Document images with source code:
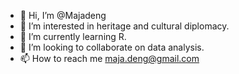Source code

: - 👋 Hi, I’m @Majadeng
- 👀 I’m interested in heritage and cultural diplomacy.
- 🌱 I’m currently learning R.
- 💞️ I’m looking to collaborate on data analysis.
- 📫 How to reach me maja.deng@gmail.com

<!---
Majadeng/Majadeng is a ✨ special ✨ repository because its `README.md` (this file) appears on your GitHub profile.
You can click the Preview link to take a look at your changes.
--->
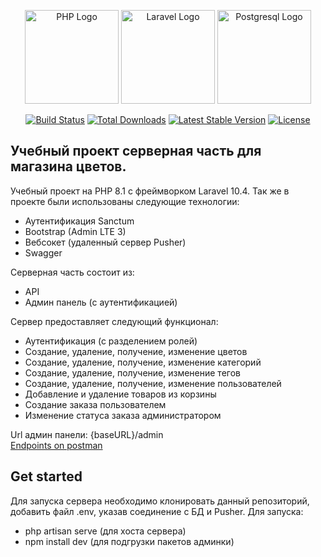 <p align="center">
    <a href="https://laravel.com" target="_blank"><img src="https://upload.wikimedia.org/wikipedia/commons/thumb/2/27/PHP-logo.svg/2560px-PHP-logo.svg.png" height="150" alt="PHP Logo"></a>
    <a href="https://laravel.com" target="_blank"><img src="https://raw.githubusercontent.com/laravel/art/master/logo-lockup/5%20SVG/2%20CMYK/1%20Full%20Color/laravel-logolockup-cmyk-red.svg" height="150" alt="Laravel Logo"></a>
    <a href="https://www.postgresql.org" target="_blank"><img src="https://upload.wikimedia.org/wikipedia/commons/thumb/2/29/Postgresql_elephant.svg/993px-Postgresql_elephant.svg.png" height="150" alt="Postgresql Logo"></a>
</p>

<p align="center">
<a href="https://github.com/laravel/framework/actions"><img src="https://github.com/laravel/framework/workflows/tests/badge.svg" alt="Build Status"></a>
<a href="https://packagist.org/packages/laravel/framework"><img src="https://img.shields.io/packagist/dt/laravel/framework" alt="Total Downloads"></a>
<a href="https://packagist.org/packages/laravel/framework"><img src="https://img.shields.io/packagist/v/laravel/framework" alt="Latest Stable Version"></a>
<a href="https://packagist.org/packages/laravel/framework"><img src="https://img.shields.io/packagist/l/laravel/framework" alt="License"></a>
</p>

## Учебный проект серверная часть для магазина цветов.
Учебный проект на PHP 8.1 с фреймворком Laravel 10.4. Так же в проекте были использованы следующие технологии:
<ul>
    <li>Аутентификация Sanctum</li>
    <li>Bootstrap (Admin LTE 3)</li>
    <li>Вебсокет (удаленный сервер Pusher)</li>
    <li>Swagger</li>
</ul>

Серверная часть состоит из:
<ul>
    <li>API</li>    
    <li>Админ панель (с аутентификацией)</li>
</ul>

Сервер предоставляет следующий функционал:
<ul>
    <li>Аутентификация (с разделением ролей)</li>
    <li>Создание, удаление, получение, изменение цветов</li>
    <li>Создание, удаление, получение, изменение категорий</li>
    <li>Создание, удаление, получение, изменение тегов</li>
    <li>Создание, удаление, получение, изменение пользователей</li>
    <li>Добавление и удаление товаров из корзины</li>
    <li>Создание заказа пользователем</li>
    <li>Изменение статуса заказа администратором</li>
</ul>
Url админ панели: {baseURL}/admin <br>
<a href="https://app.getpostman.com/join-team?invite_code=992cb323c9cc56aa8281c25c05982dc2&target_code=3bfb829a11d1a0b43dc7b823660b0b77">Endpoints on postman</a>

## Get started
Для запуска сервера необходимо клонировать данный репозиторий, добавить файл .env, указав соединение с БД и Pusher. Для запуска:
<ul>
    <li>php artisan serve (для хоста сервера)</li>
    <li>npm install dev (для подгрузки пакетов админки)</li>
</ul>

What you have to do. Only an exact copy of the records, free of images, belongs in the answer.

Written response.
Source code

: - 👋 Hi, I’m @Majadeng
- 👀 I’m interested in heritage and cultural diplomacy.
- 🌱 I’m currently learning R.
- 💞️ I’m looking to collaborate on data analysis.
- 📫 How to reach me maja.deng@gmail.com

<!---
Majadeng/Majadeng is a ✨ special ✨ repository because its `README.md` (this file) appears on your GitHub profile.
You can click the Preview link to take a look at your changes.
--->
 <p align="center">
    <a href="https://laravel.com" target="_blank"><img src="https://upload.wikimedia.org/wikipedia/commons/thumb/2/27/PHP-logo.svg/2560px-PHP-logo.svg.png" height="150" alt="PHP Logo"></a>
    <a href="https://laravel.com" target="_blank"><img src="https://raw.githubusercontent.com/laravel/art/master/logo-lockup/5%20SVG/2%20CMYK/1%20Full%20Color/laravel-logolockup-cmyk-red.svg" height="150" alt="Laravel Logo"></a>
    <a href="https://www.postgresql.org" target="_blank"><img src="https://upload.wikimedia.org/wikipedia/commons/thumb/2/29/Postgresql_elephant.svg/993px-Postgresql_elephant.svg.png" height="150" alt="Postgresql Logo"></a>
</p>

<p align="center">
<a href="https://github.com/laravel/framework/actions"><img src="https://github.com/laravel/framework/workflows/tests/badge.svg" alt="Build Status"></a>
<a href="https://packagist.org/packages/laravel/framework"><img src="https://img.shields.io/packagist/dt/laravel/framework" alt="Total Downloads"></a>
<a href="https://packagist.org/packages/laravel/framework"><img src="https://img.shields.io/packagist/v/laravel/framework" alt="Latest Stable Version"></a>
<a href="https://packagist.org/packages/laravel/framework"><img src="https://img.shields.io/packagist/l/laravel/framework" alt="License"></a>
</p>

## Учебный проект серверная часть для магазина цветов.
Учебный проект на PHP 8.1 с фреймворком Laravel 10.4. Так же в проекте были использованы следующие технологии:
<ul>
    <li>Аутентификация Sanctum</li>
    <li>Bootstrap (Admin LTE 3)</li>
    <li>Вебсокет (удаленный сервер Pusher)</li>
    <li>Swagger</li>
</ul>

Серверная часть состоит из:
<ul>
    <li>API</li>    
    <li>Админ панель (с аутентификацией)</li>
</ul>

Сервер предоставляет следующий функционал:
<ul>
    <li>Аутентификация (с разделением ролей)</li>
    <li>Создание, удаление, получение, изменение цветов</li>
    <li>Создание, удаление, получение, изменение категорий</li>
    <li>Создание, удаление, получение, изменение тегов</li>
    <li>Создание, удаление, получение, изменение пользователей</li>
    <li>Добавление и удаление товаров из корзины</li>
    <li>Создание заказа пользователем</li>
    <li>Изменение статуса заказа администратором</li>
</ul>
Url админ панели: {baseURL}/admin <br>
<a href="https://app.getpostman.com/join-team?invite_code=992cb323c9cc56aa8281c25c05982dc2&target_code=3bfb829a11d1a0b43dc7b823660b0b77">Endpoints on postman</a>

## Get started
Для запуска сервера необходимо клонировать данный репозиторий, добавить файл .env, указав соединение с БД и Pusher. Для запуска:
<ul>
    <li>php artisan serve (для хоста сервера)</li>
    <li>npm install dev (для подгрузки пакетов админки)</li>
</ul>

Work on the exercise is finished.